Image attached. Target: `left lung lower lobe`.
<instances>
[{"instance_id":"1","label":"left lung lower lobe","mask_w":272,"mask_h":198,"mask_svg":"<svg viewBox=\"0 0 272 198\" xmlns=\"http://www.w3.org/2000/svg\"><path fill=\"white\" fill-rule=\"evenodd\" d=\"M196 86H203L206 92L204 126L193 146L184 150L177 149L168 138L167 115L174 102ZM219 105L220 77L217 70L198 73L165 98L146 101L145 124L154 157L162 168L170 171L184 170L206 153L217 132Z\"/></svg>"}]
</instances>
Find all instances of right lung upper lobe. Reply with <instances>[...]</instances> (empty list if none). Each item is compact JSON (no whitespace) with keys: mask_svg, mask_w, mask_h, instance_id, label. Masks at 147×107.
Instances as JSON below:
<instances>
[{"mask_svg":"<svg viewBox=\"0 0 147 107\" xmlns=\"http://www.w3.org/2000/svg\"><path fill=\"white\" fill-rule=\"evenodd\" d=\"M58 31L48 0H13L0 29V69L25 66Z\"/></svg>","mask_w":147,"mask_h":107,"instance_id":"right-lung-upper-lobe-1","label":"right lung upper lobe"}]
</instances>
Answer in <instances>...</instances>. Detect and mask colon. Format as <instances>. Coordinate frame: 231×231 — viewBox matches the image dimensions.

==

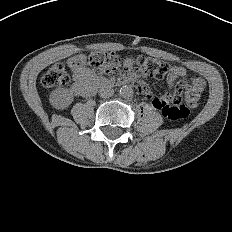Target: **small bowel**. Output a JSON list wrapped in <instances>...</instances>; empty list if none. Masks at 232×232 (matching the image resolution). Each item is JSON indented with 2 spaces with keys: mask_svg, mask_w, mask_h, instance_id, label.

==

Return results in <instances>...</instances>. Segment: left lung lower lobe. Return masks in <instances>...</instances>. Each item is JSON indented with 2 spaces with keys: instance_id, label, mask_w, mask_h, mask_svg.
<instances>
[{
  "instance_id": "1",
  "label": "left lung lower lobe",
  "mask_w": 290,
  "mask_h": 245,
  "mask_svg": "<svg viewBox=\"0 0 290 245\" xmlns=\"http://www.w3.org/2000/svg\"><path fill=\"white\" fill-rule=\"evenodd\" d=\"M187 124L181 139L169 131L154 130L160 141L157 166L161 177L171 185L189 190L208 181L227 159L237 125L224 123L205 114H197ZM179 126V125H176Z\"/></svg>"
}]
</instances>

Exercise details:
Rewrite the lines from the one containing "Find all instances" through the one containing "Answer in <instances>...</instances>.", inclusive, as a Markdown table with the columns Line No. and Content. Number each line and skip any blank lines.

Answer below:
| Line No. | Content |
|---|---|
| 1 | Find all instances of right lung upper lobe. Reply with <instances>[...]</instances> (empty list if none). Each item is compact JSON (no whitespace) with keys: mask_svg, mask_w, mask_h, instance_id, label. Masks at 147×107. |
| 2 | Instances as JSON below: |
| 3 | <instances> |
| 4 | [{"mask_svg":"<svg viewBox=\"0 0 147 107\" xmlns=\"http://www.w3.org/2000/svg\"><path fill=\"white\" fill-rule=\"evenodd\" d=\"M58 31L48 0H13L0 29V69L25 66Z\"/></svg>","mask_w":147,"mask_h":107,"instance_id":"right-lung-upper-lobe-1","label":"right lung upper lobe"}] |
| 5 | </instances> |
| 6 | Answer in <instances>...</instances>. Detect and mask colon. Format as <instances>. Coordinate frame: 231×231 — viewBox matches the image dimensions. |